US 11,818,219 B2
Session management system
Aashish Sheshadri, San Jose, CA (US); Gurudatha Baliga, Chandler, AZ (US); and Michael Hodgdon, Maricopa, AZ (US)
Assigned to PAYPAL, INC., San Jose, CA (US)
Filed by PayPal, Inc., San Jose, CA (US)
Filed on Sep. 2, 2021, as Appl. No. 17/446,824.
Prior Publication US 2023/0062052 A1, Mar. 2, 2023
Int. Cl. H04L 67/141 (2022.01); H04L 9/40 (2022.01); H04L 41/22 (2022.01); H04L 67/143 (2022.01)

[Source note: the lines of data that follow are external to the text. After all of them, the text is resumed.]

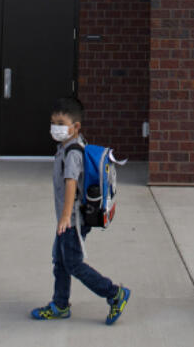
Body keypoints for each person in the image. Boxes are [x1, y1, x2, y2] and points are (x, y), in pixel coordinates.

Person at [29, 96, 131, 325]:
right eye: (53, 122)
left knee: (72, 263)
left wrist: (65, 216)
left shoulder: (73, 153)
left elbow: (71, 183)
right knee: (60, 261)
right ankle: (60, 304)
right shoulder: (68, 146)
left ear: (76, 127)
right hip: (69, 219)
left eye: (61, 123)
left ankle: (114, 293)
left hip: (72, 220)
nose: (55, 128)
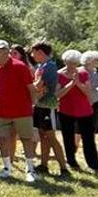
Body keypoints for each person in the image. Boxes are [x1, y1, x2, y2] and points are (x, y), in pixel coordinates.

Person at [0, 40, 39, 182]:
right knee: (3, 140)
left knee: (26, 140)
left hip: (22, 111)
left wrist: (33, 105)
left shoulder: (20, 66)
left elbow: (31, 88)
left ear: (6, 51)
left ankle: (30, 170)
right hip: (1, 112)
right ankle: (7, 168)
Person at [57, 50, 98, 172]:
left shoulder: (82, 73)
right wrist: (70, 84)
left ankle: (94, 165)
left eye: (75, 63)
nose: (72, 66)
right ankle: (72, 162)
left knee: (88, 138)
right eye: (70, 63)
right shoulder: (59, 74)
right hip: (66, 110)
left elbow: (88, 92)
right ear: (65, 61)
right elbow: (58, 94)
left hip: (84, 110)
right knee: (68, 138)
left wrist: (77, 83)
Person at [29, 41, 67, 176]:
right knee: (42, 135)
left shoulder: (49, 66)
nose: (32, 55)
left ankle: (64, 168)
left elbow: (40, 86)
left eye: (33, 52)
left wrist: (31, 87)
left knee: (51, 136)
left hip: (47, 106)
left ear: (40, 52)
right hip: (39, 105)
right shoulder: (41, 65)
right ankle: (44, 165)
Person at [81, 50, 98, 136]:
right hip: (85, 101)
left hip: (95, 101)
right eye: (96, 59)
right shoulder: (82, 71)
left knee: (93, 125)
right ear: (90, 61)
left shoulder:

CPC H04L 67/141 (2013.01) [H04L 41/22 (2013.01); H04L 63/168 (2013.01); H04L 67/143 (2013.01)] 20 Claims
OG exemplary drawing
 
1. A system, comprising:
a non-transitory memory storing instructions; and
one or more hardware processors coupled to the non-transitory memory and configured to read the instructions from the non-transitory memory to cause the system to perform operations comprising:
accessing a session log comprising a recording of user interactions of a user during a session with an application instance in a computing environment;
cleansing the session log to remove a portion of content included in the session log;
generating, based on the cleansing, a cleansed session log;
converting the cleansed session log into a session vector representation using a finite dictionary built from a plurality of session logs associated with a plurality of users that have interacted with the computing environment;
generating a user model for the user using the session vector representation and a plurality of other session vector representations associated with the user, wherein the user model includes an average user vector that is a single vector calculated as an average of the plurality of other session vector representations associated with the user;
determining that a new session vector representation of a new session log of a new session does not satisfy a predetermined similarity threshold with the average user vector; and
performing, based on the determining that the new session vector representation does not satisfy the predetermined similarity threshold, a security action, wherein the performing the security action comprises:
determining a value of a distance between the new session vector representation and the average user vector;
evaluating, at least in part based on a comparison of the value of the distance with a predefined value, how far the new session vector representation is from the average user vector; and
selecting, based on a result of the evaluating, one type of security action from a plurality of types of security actions to perform.